Hi there,
I was wondering if someone could help me with some coding.
I have a dataset that I need help grouping. The highlighted column (BR_grp) is the required column. This is created by looking at the cumulative sum for "size_total", where a new group is created once the cumulative sum has reached 2.5%.
I have also named the groups in "BR_grp" according to the corresponding customer age (it is preferable to have it like this however I am open to other solutions). I have tried creating a counter with multiple arrays etc and nothing seems to work.
I did create the variable "cum_size1" which keeps "size_total" variable if the cumulative size is less than 2.5% and 0 for anything greater... maybe that might help?

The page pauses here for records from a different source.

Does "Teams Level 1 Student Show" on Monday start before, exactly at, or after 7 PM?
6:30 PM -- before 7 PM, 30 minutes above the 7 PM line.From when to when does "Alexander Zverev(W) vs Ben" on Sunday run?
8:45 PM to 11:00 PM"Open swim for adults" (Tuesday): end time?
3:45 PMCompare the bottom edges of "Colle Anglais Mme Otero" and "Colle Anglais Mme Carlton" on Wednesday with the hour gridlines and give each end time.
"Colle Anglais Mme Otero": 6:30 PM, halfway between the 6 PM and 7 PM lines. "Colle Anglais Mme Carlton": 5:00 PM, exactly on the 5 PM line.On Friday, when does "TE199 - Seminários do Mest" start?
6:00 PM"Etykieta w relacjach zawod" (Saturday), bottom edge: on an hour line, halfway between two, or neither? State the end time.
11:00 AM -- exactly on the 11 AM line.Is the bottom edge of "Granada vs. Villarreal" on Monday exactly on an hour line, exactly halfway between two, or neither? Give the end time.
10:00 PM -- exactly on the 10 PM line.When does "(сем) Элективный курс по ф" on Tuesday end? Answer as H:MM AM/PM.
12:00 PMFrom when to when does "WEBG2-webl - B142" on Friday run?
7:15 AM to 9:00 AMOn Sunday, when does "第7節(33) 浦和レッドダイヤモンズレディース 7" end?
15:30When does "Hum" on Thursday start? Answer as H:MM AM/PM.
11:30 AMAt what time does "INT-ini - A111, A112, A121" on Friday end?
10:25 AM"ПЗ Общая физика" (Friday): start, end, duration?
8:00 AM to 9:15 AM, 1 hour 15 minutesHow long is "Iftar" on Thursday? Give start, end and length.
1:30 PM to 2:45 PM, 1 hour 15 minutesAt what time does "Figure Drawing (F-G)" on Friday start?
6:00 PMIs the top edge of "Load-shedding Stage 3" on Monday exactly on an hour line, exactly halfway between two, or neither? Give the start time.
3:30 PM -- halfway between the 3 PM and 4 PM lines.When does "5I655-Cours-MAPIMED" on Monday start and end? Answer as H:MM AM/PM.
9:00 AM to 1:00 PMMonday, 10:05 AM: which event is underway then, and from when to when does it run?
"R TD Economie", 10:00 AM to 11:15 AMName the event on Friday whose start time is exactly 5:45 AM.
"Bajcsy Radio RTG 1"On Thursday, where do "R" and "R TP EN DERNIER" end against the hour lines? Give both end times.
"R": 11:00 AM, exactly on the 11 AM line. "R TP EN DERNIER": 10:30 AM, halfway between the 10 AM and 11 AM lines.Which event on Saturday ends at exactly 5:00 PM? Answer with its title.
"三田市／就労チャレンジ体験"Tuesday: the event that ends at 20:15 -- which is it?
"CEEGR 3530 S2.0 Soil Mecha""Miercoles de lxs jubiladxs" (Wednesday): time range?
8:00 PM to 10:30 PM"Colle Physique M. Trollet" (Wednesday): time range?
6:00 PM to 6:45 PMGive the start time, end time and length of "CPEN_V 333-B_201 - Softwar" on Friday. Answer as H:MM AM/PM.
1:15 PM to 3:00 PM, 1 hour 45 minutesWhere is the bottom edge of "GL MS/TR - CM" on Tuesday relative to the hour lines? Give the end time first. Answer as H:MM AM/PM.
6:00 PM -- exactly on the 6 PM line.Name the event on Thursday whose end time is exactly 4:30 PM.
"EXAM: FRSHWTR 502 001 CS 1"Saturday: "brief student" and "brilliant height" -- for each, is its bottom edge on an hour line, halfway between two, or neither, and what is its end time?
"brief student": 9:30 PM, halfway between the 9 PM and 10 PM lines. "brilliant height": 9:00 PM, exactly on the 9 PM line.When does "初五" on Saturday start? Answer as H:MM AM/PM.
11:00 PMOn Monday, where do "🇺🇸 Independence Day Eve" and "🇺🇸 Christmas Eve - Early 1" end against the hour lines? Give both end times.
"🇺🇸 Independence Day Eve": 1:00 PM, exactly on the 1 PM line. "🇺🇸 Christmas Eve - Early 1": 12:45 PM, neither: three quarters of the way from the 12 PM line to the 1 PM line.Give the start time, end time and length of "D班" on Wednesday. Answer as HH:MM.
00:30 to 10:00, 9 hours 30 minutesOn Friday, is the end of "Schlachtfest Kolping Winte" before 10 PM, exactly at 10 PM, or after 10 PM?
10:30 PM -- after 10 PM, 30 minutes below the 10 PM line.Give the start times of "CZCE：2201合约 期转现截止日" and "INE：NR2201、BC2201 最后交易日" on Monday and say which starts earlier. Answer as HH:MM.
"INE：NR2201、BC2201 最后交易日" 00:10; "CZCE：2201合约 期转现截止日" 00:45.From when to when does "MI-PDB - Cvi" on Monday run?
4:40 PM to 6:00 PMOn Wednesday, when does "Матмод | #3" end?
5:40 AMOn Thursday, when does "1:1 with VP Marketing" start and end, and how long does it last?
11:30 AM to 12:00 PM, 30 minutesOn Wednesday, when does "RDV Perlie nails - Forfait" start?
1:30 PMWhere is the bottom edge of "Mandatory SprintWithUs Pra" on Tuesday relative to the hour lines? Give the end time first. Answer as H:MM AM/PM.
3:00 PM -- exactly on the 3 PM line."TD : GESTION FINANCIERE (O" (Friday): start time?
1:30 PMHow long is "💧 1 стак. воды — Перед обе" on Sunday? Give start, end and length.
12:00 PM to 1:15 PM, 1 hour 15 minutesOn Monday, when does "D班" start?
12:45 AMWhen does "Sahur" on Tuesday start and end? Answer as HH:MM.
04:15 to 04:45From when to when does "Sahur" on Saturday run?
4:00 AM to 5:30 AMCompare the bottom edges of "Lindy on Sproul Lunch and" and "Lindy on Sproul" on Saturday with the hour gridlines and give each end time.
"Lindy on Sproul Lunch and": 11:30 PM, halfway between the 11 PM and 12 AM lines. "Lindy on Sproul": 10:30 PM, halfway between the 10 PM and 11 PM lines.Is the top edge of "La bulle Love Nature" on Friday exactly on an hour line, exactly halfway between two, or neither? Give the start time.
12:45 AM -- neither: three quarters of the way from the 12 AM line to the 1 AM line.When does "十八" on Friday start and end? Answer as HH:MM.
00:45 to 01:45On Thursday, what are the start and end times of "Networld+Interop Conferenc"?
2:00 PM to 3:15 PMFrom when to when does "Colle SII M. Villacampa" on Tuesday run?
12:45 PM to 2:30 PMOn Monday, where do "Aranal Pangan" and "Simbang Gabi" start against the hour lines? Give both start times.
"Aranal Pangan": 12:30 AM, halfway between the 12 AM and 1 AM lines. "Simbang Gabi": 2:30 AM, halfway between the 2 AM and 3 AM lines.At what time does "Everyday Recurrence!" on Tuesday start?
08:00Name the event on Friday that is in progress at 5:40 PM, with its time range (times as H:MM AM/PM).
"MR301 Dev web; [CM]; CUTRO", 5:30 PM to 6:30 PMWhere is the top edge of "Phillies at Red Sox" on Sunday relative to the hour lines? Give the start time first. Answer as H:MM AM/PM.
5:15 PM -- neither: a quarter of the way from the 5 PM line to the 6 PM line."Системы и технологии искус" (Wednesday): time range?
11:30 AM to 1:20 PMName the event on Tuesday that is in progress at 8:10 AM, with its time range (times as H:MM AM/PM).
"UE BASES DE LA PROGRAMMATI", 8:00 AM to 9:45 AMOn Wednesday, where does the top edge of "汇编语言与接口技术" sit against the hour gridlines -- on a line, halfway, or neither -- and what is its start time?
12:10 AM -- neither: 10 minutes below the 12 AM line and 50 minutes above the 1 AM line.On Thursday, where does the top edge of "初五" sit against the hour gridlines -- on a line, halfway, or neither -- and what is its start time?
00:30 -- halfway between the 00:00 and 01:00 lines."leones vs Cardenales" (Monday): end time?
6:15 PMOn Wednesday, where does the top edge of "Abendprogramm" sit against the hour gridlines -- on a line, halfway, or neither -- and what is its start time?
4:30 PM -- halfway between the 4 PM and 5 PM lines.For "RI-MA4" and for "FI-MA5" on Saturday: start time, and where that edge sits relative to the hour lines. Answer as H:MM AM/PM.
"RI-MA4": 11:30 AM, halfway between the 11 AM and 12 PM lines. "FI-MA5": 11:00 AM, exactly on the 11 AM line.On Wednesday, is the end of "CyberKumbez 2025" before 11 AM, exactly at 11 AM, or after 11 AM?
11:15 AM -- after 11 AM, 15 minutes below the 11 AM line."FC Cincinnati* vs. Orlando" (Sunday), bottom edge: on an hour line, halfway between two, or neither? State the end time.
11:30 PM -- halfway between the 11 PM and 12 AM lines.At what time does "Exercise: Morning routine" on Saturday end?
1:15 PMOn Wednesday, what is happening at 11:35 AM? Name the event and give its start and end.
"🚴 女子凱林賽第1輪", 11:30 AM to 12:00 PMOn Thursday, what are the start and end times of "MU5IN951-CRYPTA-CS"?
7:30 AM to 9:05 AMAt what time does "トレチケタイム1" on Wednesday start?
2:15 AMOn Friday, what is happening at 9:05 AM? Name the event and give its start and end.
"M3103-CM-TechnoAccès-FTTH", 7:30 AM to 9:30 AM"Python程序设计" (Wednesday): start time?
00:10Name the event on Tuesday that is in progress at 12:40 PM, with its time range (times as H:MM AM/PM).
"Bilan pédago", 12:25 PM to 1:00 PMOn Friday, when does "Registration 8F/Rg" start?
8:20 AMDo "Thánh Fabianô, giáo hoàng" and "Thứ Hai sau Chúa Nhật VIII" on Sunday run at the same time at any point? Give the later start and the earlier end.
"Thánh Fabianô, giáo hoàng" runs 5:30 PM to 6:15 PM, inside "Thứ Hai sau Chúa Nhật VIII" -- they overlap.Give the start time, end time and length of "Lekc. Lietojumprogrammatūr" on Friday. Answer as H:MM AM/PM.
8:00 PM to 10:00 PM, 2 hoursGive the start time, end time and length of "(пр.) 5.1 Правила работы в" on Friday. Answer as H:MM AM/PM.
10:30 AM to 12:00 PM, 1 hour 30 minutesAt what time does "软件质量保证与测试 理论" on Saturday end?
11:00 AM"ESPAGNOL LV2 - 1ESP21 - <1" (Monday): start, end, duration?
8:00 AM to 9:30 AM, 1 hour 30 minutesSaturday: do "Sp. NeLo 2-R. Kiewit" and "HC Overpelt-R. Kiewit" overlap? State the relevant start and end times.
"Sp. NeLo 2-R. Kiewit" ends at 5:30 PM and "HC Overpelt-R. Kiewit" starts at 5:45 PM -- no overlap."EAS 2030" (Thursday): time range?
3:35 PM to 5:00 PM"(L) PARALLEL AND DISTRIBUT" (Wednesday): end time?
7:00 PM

I've attached an excel sheet below.
Thank you 🙂
data have;
infile cards expandtabs;
input CUST_AGE Good Bad size_total :percent8.;
format size_total percent8.2;
cards;
. 859 151 4.00%
18 4 3 0.03%
19 14 7 0.08%
20 52 16 0.27%
21 107 13 0.47%
22 152 28 0.71%
23 261 51 1.23%
24 390 54 1.76%
25 379 85 1.84%
26 511 80 2.34%
27 748 108 3.39%
28 791 142 3.69%
29 828 146 3.85%
30 969 180 4.55%
31 1112 158 5.02%
32 1104 177 5.07%
33 1110 169 5.06%
34 1064 189 4.96%
35 1163 215 5.45%
36 1144 164 5.17%
37 970 157 4.46%
38 826 122 3.75%
39 716 146 3.41%
40 694 127 3.25%
41 620 90 2.81%
42 599 64 2.62%
43 542 81 2.46%
44 426 70 1.96%
45 415 75 1.94%
46 343 73 1.65%
47 353 51 1.60%
48 371 42 1.63%
49 351 32 1.52%
50 244 27 1.07%
51 208 34 0.96%
52 200 31 0.91%
53 184 20 0.81%
54 176 10 0.74%
55 141 14 0.61%
56 137 17 0.61%
57 121 13 0.53%
58 78 11 0.35%
59 60 6 0.26%
60 49 20 0.27%
61 24 3 0.11%
62 15 8 0.09%
63 28 3 0.12%
64 13 0 0.05%
65 14 0 0.06%
66 28 1 0.11%
67 12 0 0.05%
68 11 0 0.04%
69 16 5 0.08%
70 5 1 0.02%
71 10 0 0.04%
72 12 3 0.06%
73 1 0 0.00%
74 2 0 0.01%
75 2 0 0.01%
76 . 1 .
77 3 0 0.01%
79 3 0 0.01%
80 1 1 0.01%
;
data temp;
set have;
if missing(CUST_AGE) then delete;
if cum>0.025 then do;group+1;cum=0;end;
cum+size_total;
run;
proc sql;
select *,min(CUST_AGE) as min,max(CUST_AGE) as max
from temp
group by group
order by 1;
quit;
Many of us will not (or cannot) download Excel files, as they are a security threat. The proper way to provide your example data is via these instructions (or by creating the equivalent SAS data step code by typing it in yourself). We also can't use screen captures of data to write programs.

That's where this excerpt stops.